I have a bunch of HICF forms (healthcare), and I am wanting to auto pull certain fields. Currently, I am able to have a bunch of pdfs in a directory. The code references them, and takes all the data and separates each line where there is an \n.
It then combines all the data sets into one file. The issue is, the data is still a bit messy, and different lines.
I would prefer to be able to say, "output text that is between "This word" and "that word". I will need to add code for this for about 9 outputs. I assumed I could use the rm_between function, but I am not sure how to incorporate.
I would like the output to find the text in between select words and export this data to the csv file.
How would you suggest upgrading this code?

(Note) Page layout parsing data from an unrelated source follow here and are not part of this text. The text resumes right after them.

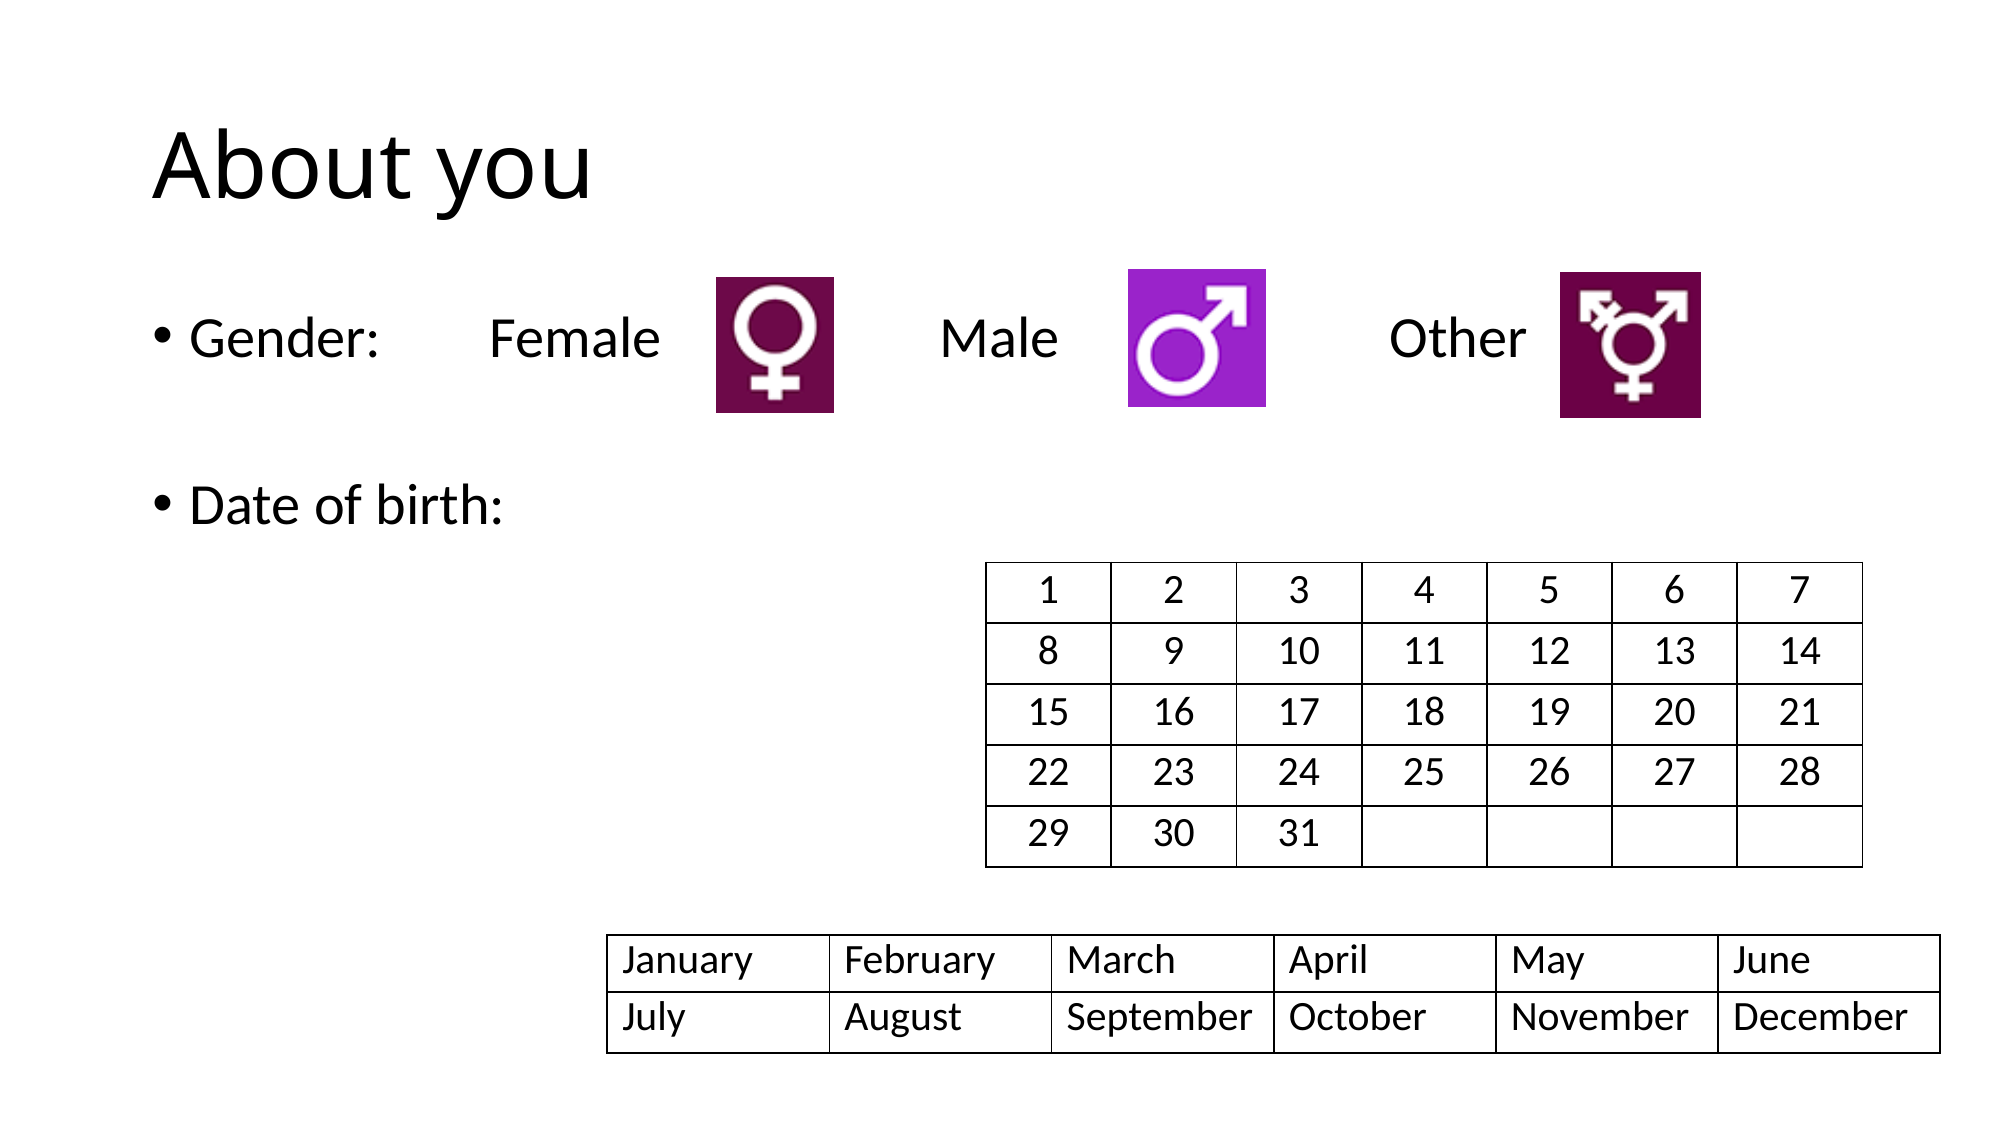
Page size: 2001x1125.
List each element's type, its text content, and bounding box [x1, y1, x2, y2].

table_header 6 [1613, 563, 1736, 622]
table_cell 10 [1237, 624, 1361, 683]
table_cell August [830, 993, 1051, 1052]
table_header 7 [1738, 563, 1862, 622]
picture [716, 277, 834, 413]
table_cell 31 [1237, 807, 1361, 866]
table_cell [1488, 807, 1611, 866]
table_cell 19 [1488, 685, 1611, 744]
table_cell 24 [1237, 746, 1361, 805]
picture [1128, 269, 1266, 407]
table_cell 21 [1738, 685, 1862, 744]
table_cell 15 [987, 685, 1110, 744]
table_cell [1363, 807, 1486, 866]
table_cell 12 [1488, 624, 1611, 683]
table_cell 26 [1488, 746, 1611, 805]
table_header February [830, 936, 1051, 991]
table_cell 11 [1363, 624, 1486, 683]
table_cell December [1719, 993, 1939, 1052]
table_cell 8 [987, 624, 1110, 683]
table_cell 14 [1738, 624, 1862, 683]
table_header January [608, 936, 829, 991]
table_cell 25 [1363, 746, 1486, 805]
table_cell October [1275, 993, 1495, 1052]
table_cell November [1497, 993, 1717, 1052]
table_header March [1052, 936, 1273, 991]
table_header 1 [987, 563, 1110, 622]
table_cell 29 [987, 807, 1110, 866]
table_cell [1613, 807, 1736, 866]
table_cell 30 [1112, 807, 1236, 866]
table_cell September [1052, 993, 1273, 1052]
table_header 5 [1488, 563, 1611, 622]
table_cell [1738, 807, 1862, 866]
picture [1560, 272, 1701, 418]
table_cell 23 [1112, 746, 1236, 805]
table_header 2 [1112, 563, 1236, 622]
table_cell July [608, 993, 829, 1052]
table_cell 20 [1613, 685, 1736, 744]
table_header 3 [1237, 563, 1361, 622]
title About you [137, 59, 1863, 278]
table_header April [1275, 936, 1495, 991]
table_header May [1497, 936, 1717, 991]
table_header 4 [1363, 563, 1486, 622]
table_cell 17 [1237, 685, 1361, 744]
table_cell 13 [1613, 624, 1736, 683]
list Gender: Female Male Other Date of birth: [137, 299, 1863, 1014]
table_cell 28 [1738, 746, 1862, 805]
table_cell 22 [987, 746, 1110, 805]
table_cell 16 [1112, 685, 1236, 744]
table_cell 27 [1613, 746, 1736, 805]
table_cell 18 [1363, 685, 1486, 744]
table_header June [1719, 936, 1939, 991]
table_cell 9 [1112, 624, 1236, 683]
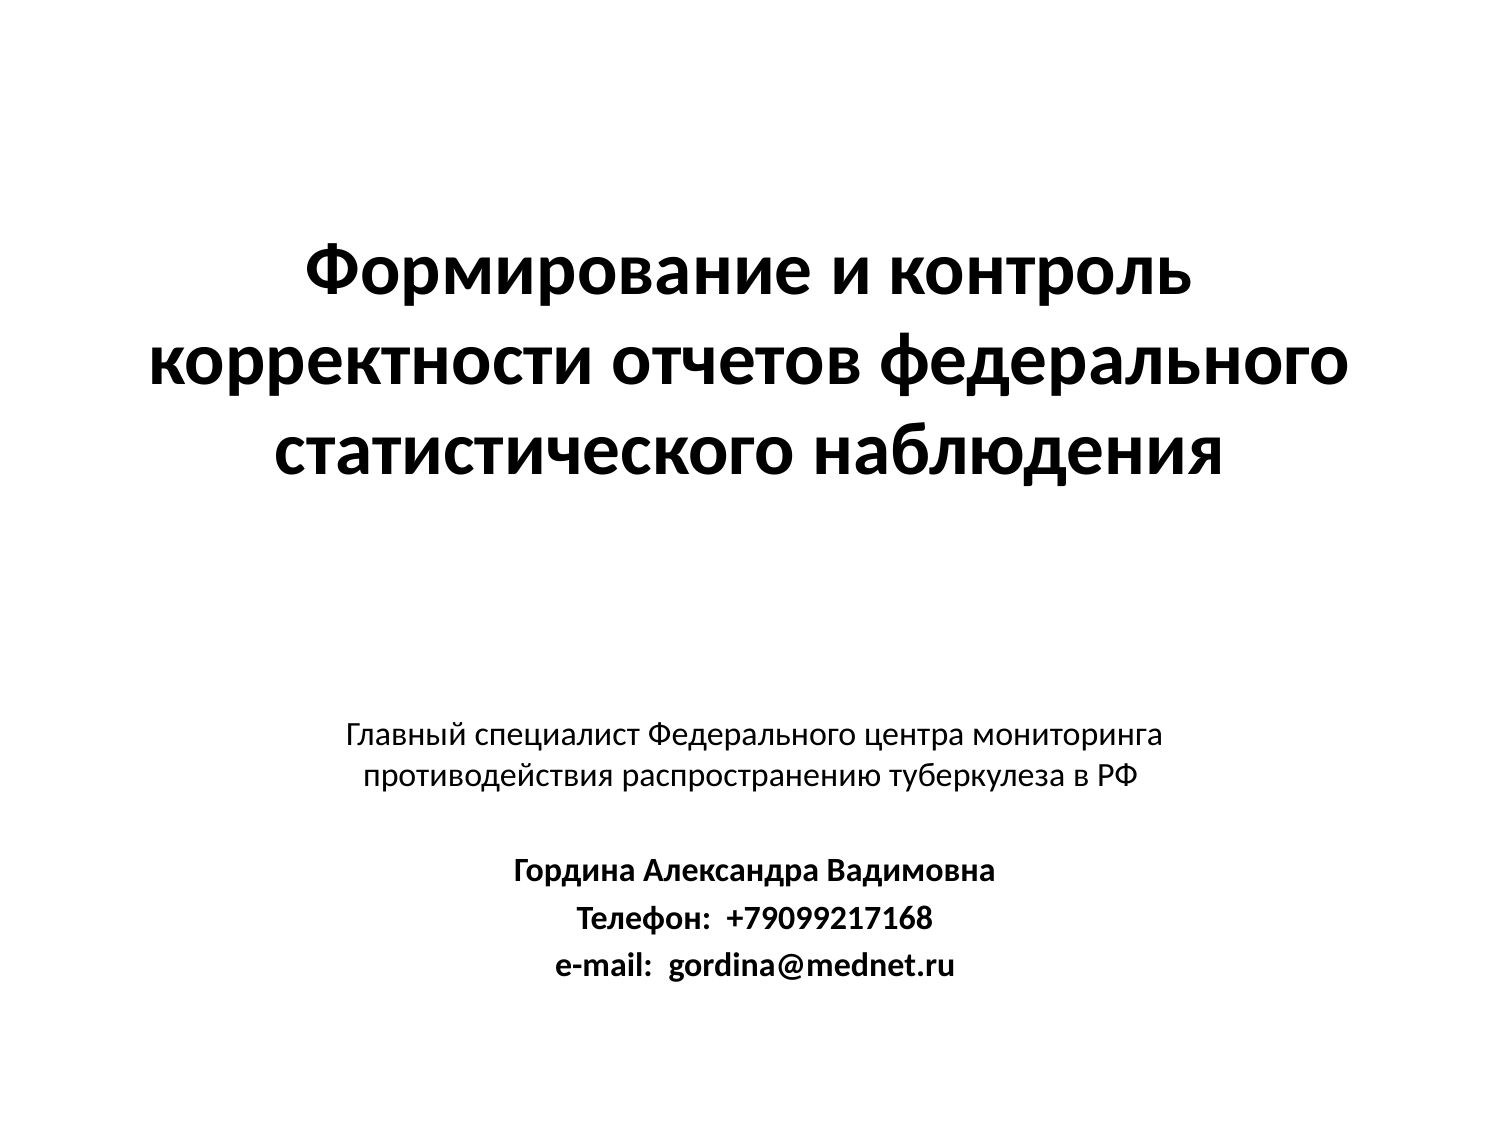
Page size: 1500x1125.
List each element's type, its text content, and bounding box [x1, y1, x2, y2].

subtitle Главный специалист Федерального центра мониторинга противодействия распространению туберкулеза в РФ Гордина Александра Вадимовна Телефон: +79099217168 e-mail: gordina@mednet.ru [229, 703, 1281, 992]
title Формирование и контроль корректности отчетов федерального статистического наблюдения [112, 207, 1388, 591]
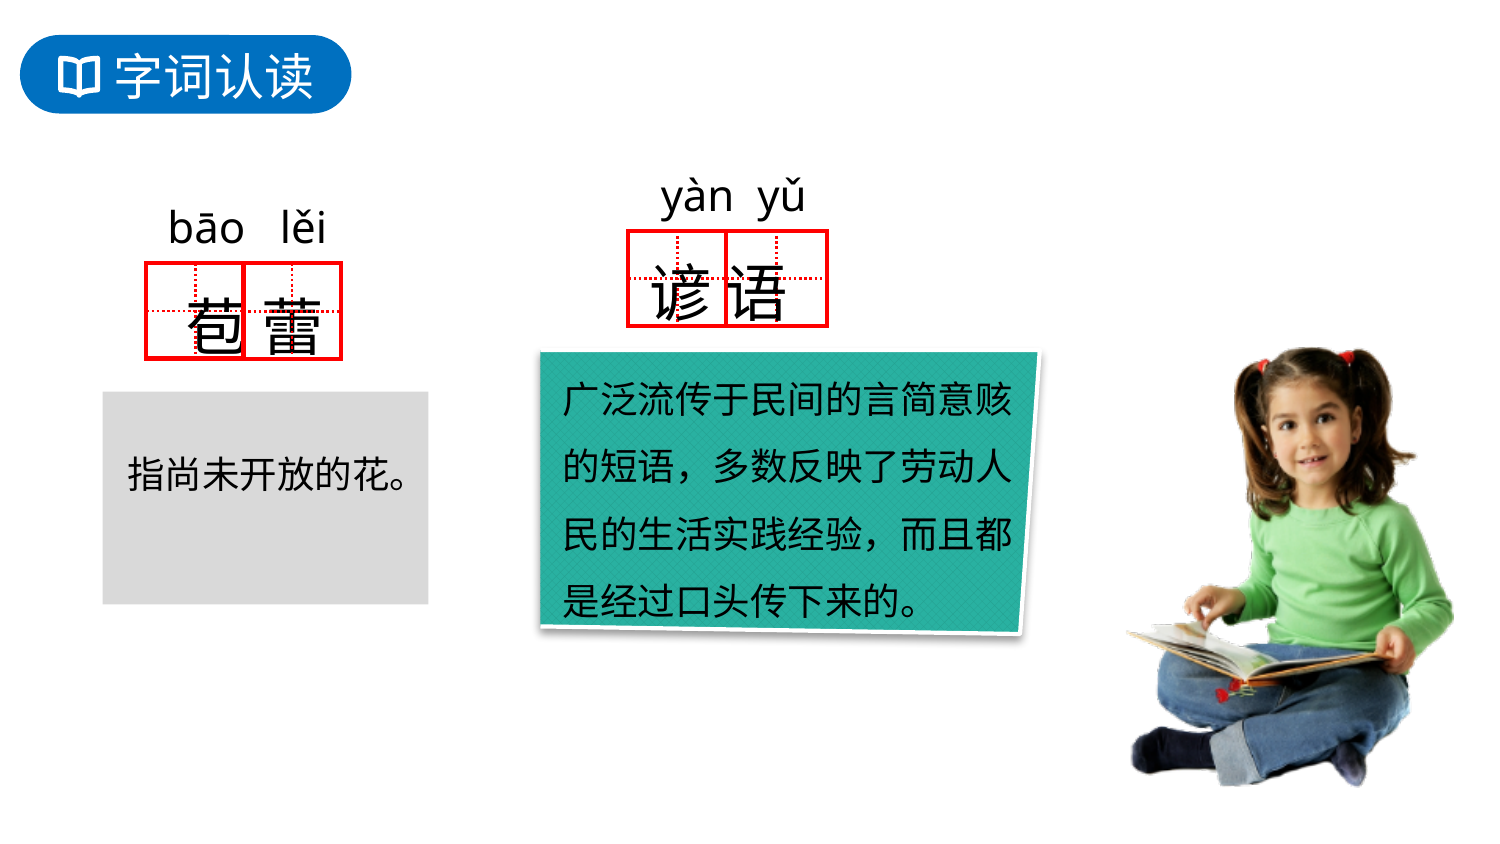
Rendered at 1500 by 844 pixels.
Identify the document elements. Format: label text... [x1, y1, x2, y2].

text_box 广泛流传于民间的言简意赅的短语，多数反映了劳动人民的生活实践经验，而且都是经过口头传下来的。 [551, 347, 1036, 629]
picture [1125, 346, 1454, 788]
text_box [146, 263, 243, 359]
text_box 字词认读 [102, 40, 333, 112]
text_box 指尚未开放的花。 [116, 378, 441, 502]
text_box [540, 369, 551, 627]
text_box bāo lěi [121, 194, 639, 259]
text_box [704, 629, 1021, 635]
text_box 苞 蕾 [145, 259, 597, 369]
text_box [102, 391, 429, 605]
text_box yàn yǔ [638, 162, 919, 227]
text_box 谚 语 [638, 210, 940, 335]
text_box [628, 230, 827, 327]
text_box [243, 263, 341, 360]
text_box [1036, 350, 1040, 405]
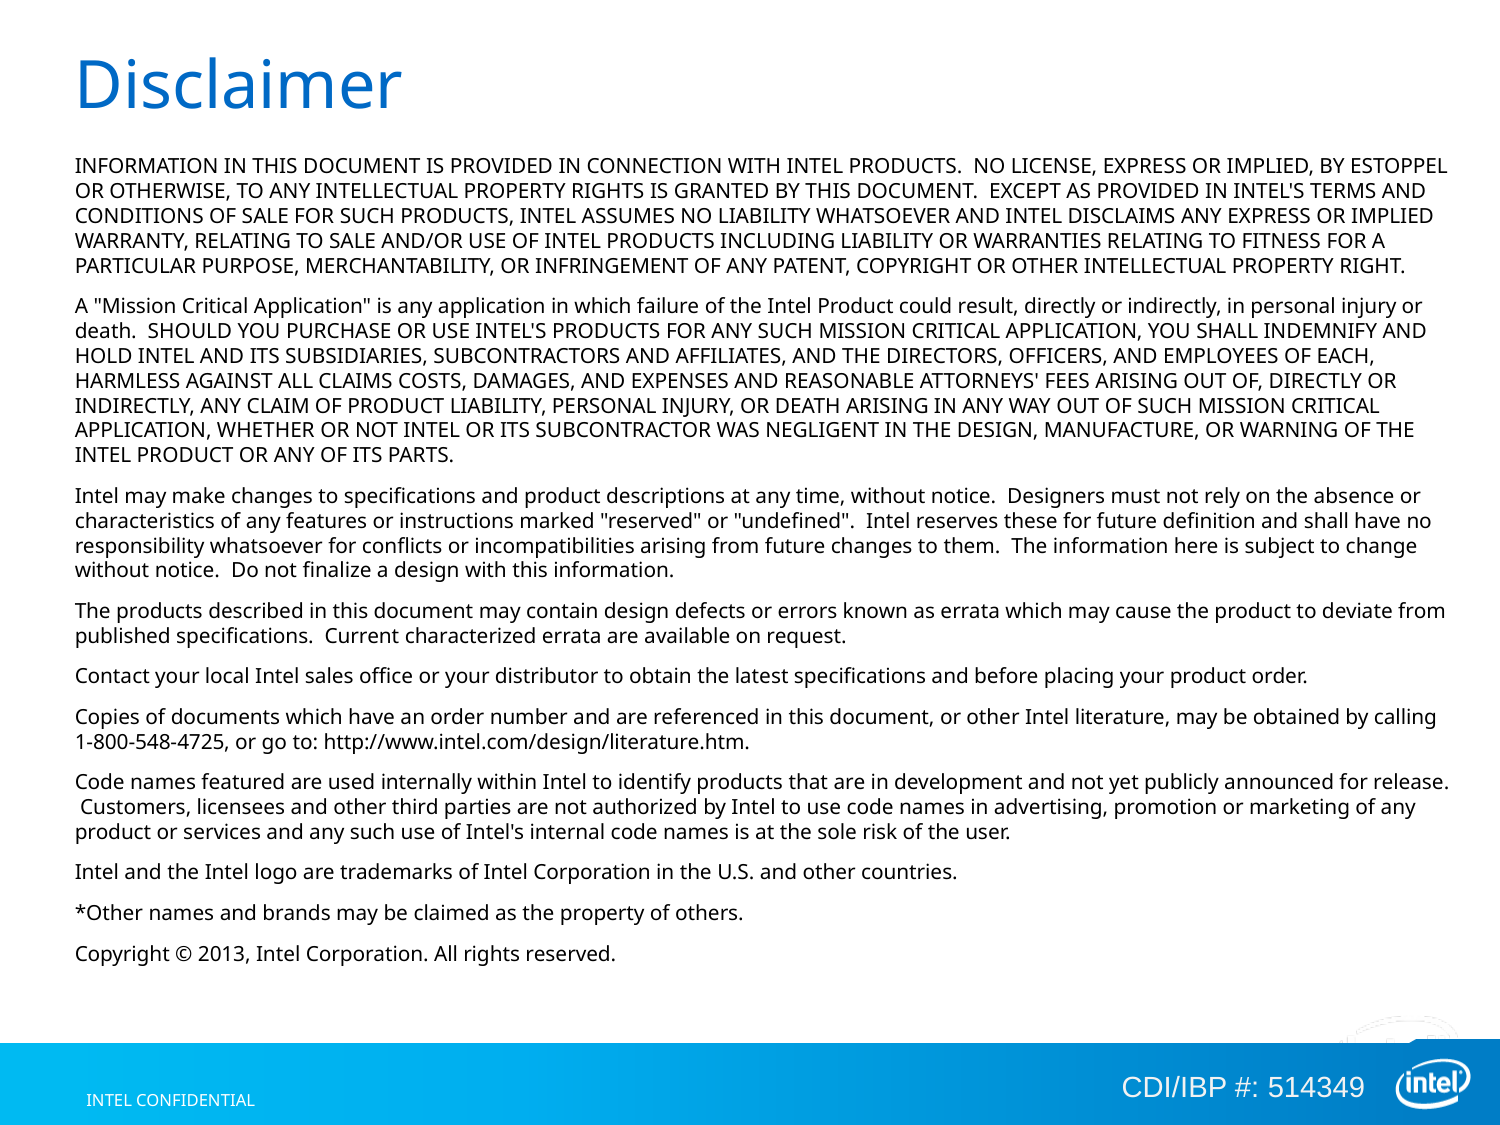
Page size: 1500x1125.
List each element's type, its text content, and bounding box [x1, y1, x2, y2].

install.packages("pdftools")
install.packages("tesseract")
install.packages("plyr")
install.packages("qpcR")
library(pdftools)
library(tesseract)
library (plyr)
library(qpcR)
text <- ocr("POC File 12.20 (3).pdf")
test2<-strsplit(text,"\n")
df <- ldply (test2, data.frame)
compile<-df
file_list <- list.files()
for (file in file_list){
text <- ocr(file)
test2<-strsplit(text,"\n")
df <- ldply (test2, data.frame)
compile<-qpcR:::cbind.na(compile,df)
}
write.csv(compile,"compiled.csv")